───── Document text

Listening to Community Managers and Social Media Strategists

Posted in General on February 4th, 2010 by Anne Gentle – Comments

I’ve been intrigued by Jeremiah Owyang’s List of Corporate Social Media Strategists – a curated and categorized list based on a person’s LinkedIn Profiles and a previous list from 2008. He has separated it into strategists and community managers, an interesting distinction, but necessary since the jobs would be very different day-to-day. The job titles are a pretty wide range. The lists include people working at companies larger than 1,000 but in the comments he invites anyone to start a second list with smaller company entries.

In the spirit of content curation, I sought interviews with people from each of those sectors. Some are on YouTube, some are in text, all are interesting. Enjoy!

──────────

Reproduce word for word the passage of the post on community managers and social media strategists that starts with the words "I’ve been intrigued" and finishes with "smaller company entries.".

───── Given records

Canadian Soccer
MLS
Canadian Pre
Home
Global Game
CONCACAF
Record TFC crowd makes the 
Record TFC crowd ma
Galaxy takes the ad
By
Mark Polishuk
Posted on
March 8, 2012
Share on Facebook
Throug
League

──────────
───── Given records

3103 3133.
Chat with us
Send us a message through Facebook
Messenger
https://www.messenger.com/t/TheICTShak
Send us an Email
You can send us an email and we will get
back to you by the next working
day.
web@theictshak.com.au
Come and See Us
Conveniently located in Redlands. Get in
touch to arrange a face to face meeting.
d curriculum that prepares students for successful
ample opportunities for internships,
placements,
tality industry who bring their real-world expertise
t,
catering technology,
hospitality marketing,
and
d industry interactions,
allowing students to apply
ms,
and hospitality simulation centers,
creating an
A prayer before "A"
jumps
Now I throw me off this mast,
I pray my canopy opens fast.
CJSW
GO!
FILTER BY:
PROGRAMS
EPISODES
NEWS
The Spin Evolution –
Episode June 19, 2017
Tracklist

──────────

**Answer space**
I’ve been intrigued by Jeremiah Owyang’s List of Corporate Social Media Strategists – a curated and categorized list based on a person’s LinkedIn Profiles and a previous list from 2008. He has separated it into strategists and community managers, an interesting distinction, but necessary since the jobs would be very different day-to-day. The job titles are a pretty wide range. The lists include people working at companies larger than 1,000 but in the comments he invites anyone to start a second list with smaller company entries.